Rôle du comité social et économique (CSE) et procédure d’information-consultation

Si un CSE existe, il doit être informé puis consulté sur le projet et ses conséquences sur l’emploi et les conditions de travail. Consultez les procès-verbaux et les documents remis au CSE ; identifiez les alertes ou réserves émises qui pourront servir dans un recours.

Consultation préalable en cas de projet de cession important

Pour une cession ayant des effets collectifs, la consultation suit un calendrier légal. Demandez au CSE le calendrier et les rapports d’expertise, le cas échéant. Utilisez ces éléments pour préparer des questions écrites et des propositions afin d’influencer les négociations.

Accès aux documents, confidentialité et protection des données

Vous avez accès à certains documents utiles pour évaluer la cession, sous réserve de confidentialité. Demandez la liste des pièces et exigez des copies signées. Respectez les obligations de discrétion, mais sauvegardez toutes les preuves utiles en cas de litige.
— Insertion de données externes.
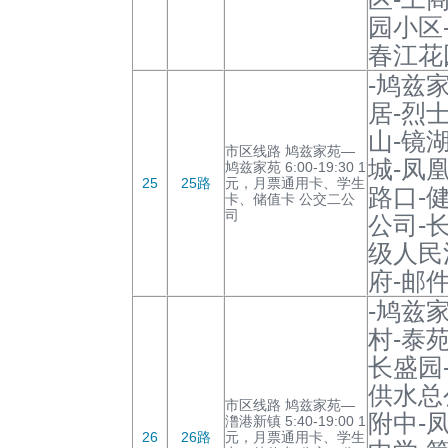
园小区
春江花
-鸠兹
居-烈
山-镜
市区线路 鸠兹家苑—
城-凤
鸠兹家苑 6:00-19:30 1
25
25路
元，月票通用卡、学生
路口-
卡、储值卡 公交二公
司
公司-
级人民
府-邮
-鸠兹
村-泰
长盛园
供水总
市区线路 鸠兹家苑—
附中-
澛港新镇 5:40-19:00 1
26
26路
元，月票通用卡、学生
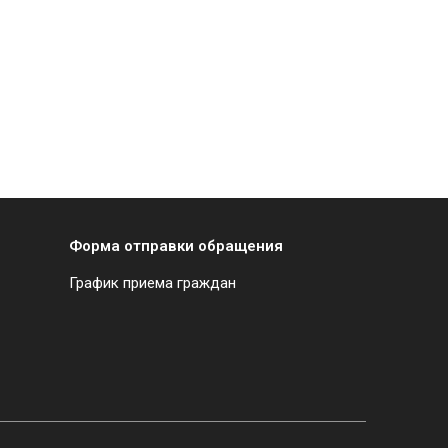
Форма отправки обращения
График приема граждан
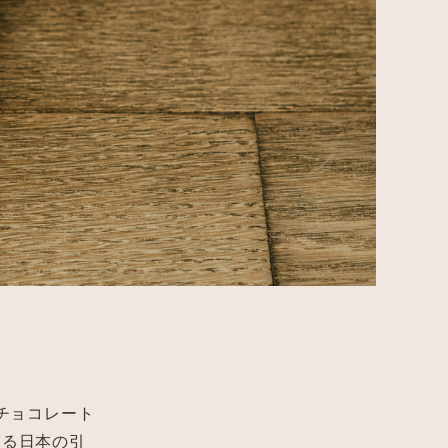
チョコレート
宿る日本の引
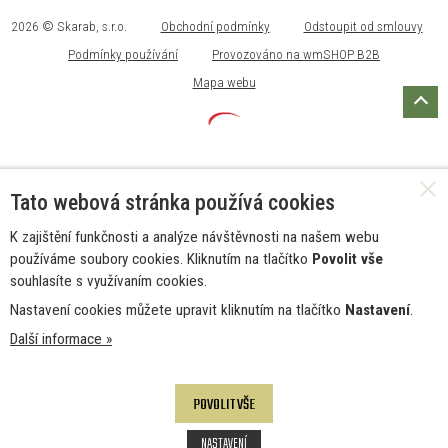
2026 © Skarab, s.r.o.
Obchodní podmínky
Odstoupit od smlouvy
Podmínky používání
Provozováno na wmSHOP B2B
Mapa webu
Tato webová stránka používá cookies
K zajištění funkčnosti a analýze návštěvnosti na našem webu
používáme soubory cookies. Kliknutím na tlačítko
Povolit vše
souhlasíte s využívaním cookies.
Nastavení cookies můžete upravit kliknutím na tlačítko
Nastavení
.
Další informace »
POVOLIT VŠE
NASTAVENÍ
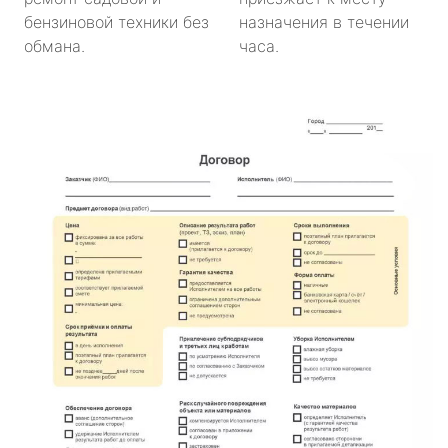
бензиновой техники без
назначения в течении
обмана.
часа.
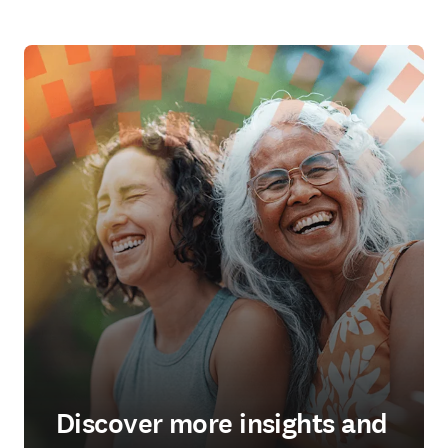
Discover more insights and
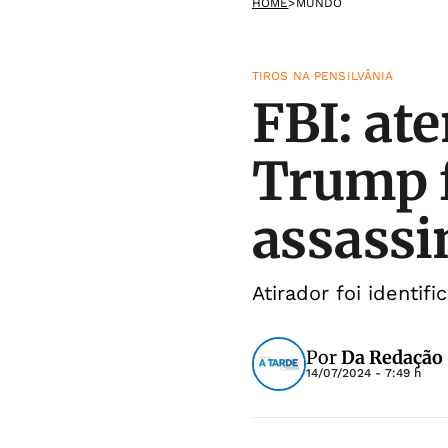
HOME
>
MUNDO
TIROS NA PENSILVÂNIA
FBI: at
Trump f
assassi
Atirador foi identi
Por
Da Redação
14/07/2024 - 7:49 h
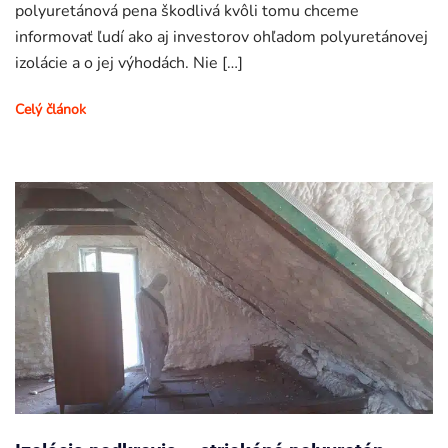
polyuretánová pena škodlivá kvôli tomu chceme
informovať ľudí ako aj investorov ohľadom polyuretánovej
izolácie a o jej výhodách. Nie […]
Celý článok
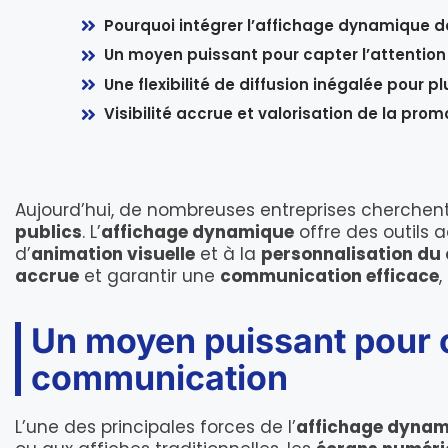
Pourquoi intégrer l’affichage dynamique 
Un moyen puissant pour capter l’attentio
Une flexibilité de diffusion inégalée pour pl
Visibilité accrue et valorisation de la pro
Aujourd’hui, de nombreuses entreprises cherchen
publics
. L’
affichage dynamique
offre des outils 
d’
animation visuelle
et à la
personnalisation du
accrue
et garantir une
communication efficace
,
Un moyen puissant pour ca
communication
L’une des principales forces de l’
affichage dyna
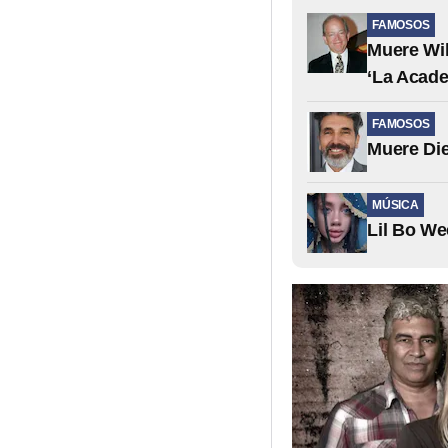
FAMOSOS
Muere Wil
‘La Acad
FAMOSOS
Muere Di
MÚSICA
Lil Bo We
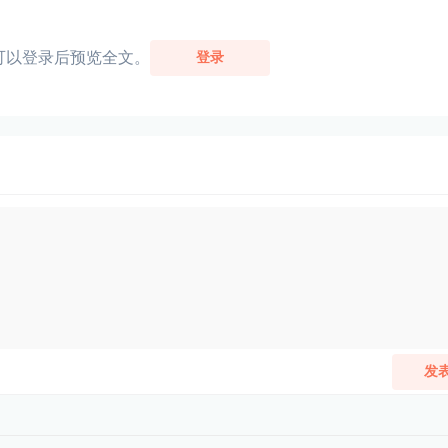
可以登录后预览全文。
登录
发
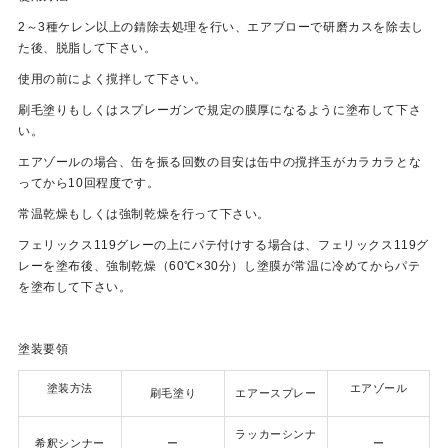
2～3種ケレン以上の錆除去処理を行い、エアブローで研磨カスを除去し
た後、脱脂して下さい。
使用の前によく撹拌して下さい。
刷毛塗りもしくはスプレーガンで規定の膜厚になるように塗布して下さ
い。
エアゾールの場合、缶を振る回数の目安は缶中の撹拌玉がカラカラとな
ってから10回程度です。
常温乾燥もしくは強制乾燥を行って下さい。
フェリックス119グレーの上にパテ付けする場合は、フェリックス119グ
レーを塗布後、強制乾燥（60℃×30分）し塗膜が常温に冷めてからパテ
を塗布して下さい。
塗装要領
塗装方法
エアゾール
刷毛塗り
エアースプレー
ラッカーシンナ
希釈シンナー
ー
ー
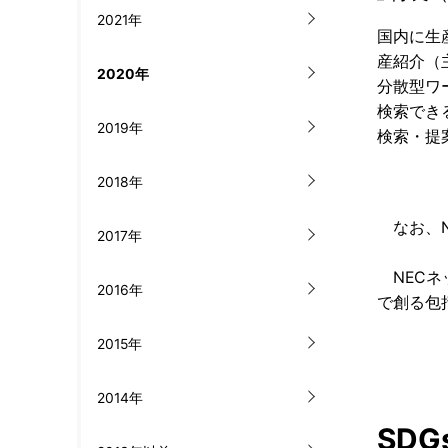
2021年
国内に生
産紹介（
2020年
分散型ワ
検索でき
2019年
検索・提
2018年
なお、N
2017年
NECネ
2016年
で創る包
2015年
2014年
SD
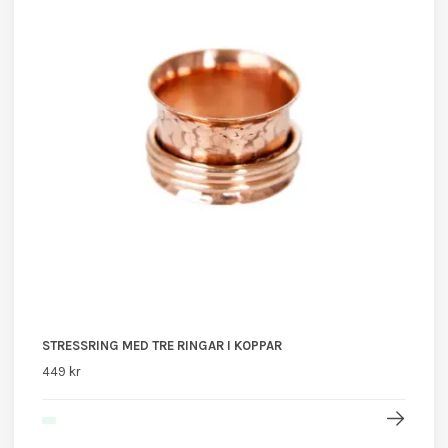
STRESSRING MED TRE RINGAR I KOPPAR
449 kr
Que faire maintenant : démarches prioritaires, modèles de courriers et checklist pour le salarié

Agissez vite : sécurisez vos preuves, sollicitez le CSE et demandez les documents de cession. Voici les démarches prioritaires et les modèles à préparer pour défendre vos droits.

Démarches prioritaires à accomplir dès l’annonce (contact RH, conservation des preuves)

Contactez immédiatement les RH et demandez par écrit la date de transfert et la copie du projet de cession. Conservez tous les courriels, convocations et bulletins. Informez un représentant du personnel ou un syndicat pour obtenir appui et conseils pratiques.

Modèles de lettres : demande d’information, contestation de licenciement, mise en demeure

Préparez trois modèles : demande d’information au sujet de la cession, contestation motivée en cas de licenciement abusif et mise en demeure en cas d’absence d’information. Envoyez en recommandé avec accusé de réception et conservez les preuves d’envoi.

Checklist : documents à rassembler (contrat, bulletins de salaire, avenants) et délais

Rassemblez contrat de travail, bulletins des 12 derniers mois, avenants, convention collective applicable, PV CSE et courriels. Notez les dates d’annonce et d’effet. Ces éléments servent pour calculer vos droits et préparer un recours si nécessaire.

Quand saisir l’inspection du travail, le CSE ou consulter un avocat

Saisissez l’inspection du travail dès que vous constatez une irrégularité sur la protection d’un salarié protégé ou une absence d’information. Consultez un avocat en droit du travail si vous subissez pression, modification unilatérale ou licenciement. Faites-le rapidement pour respecter les délais de procédure.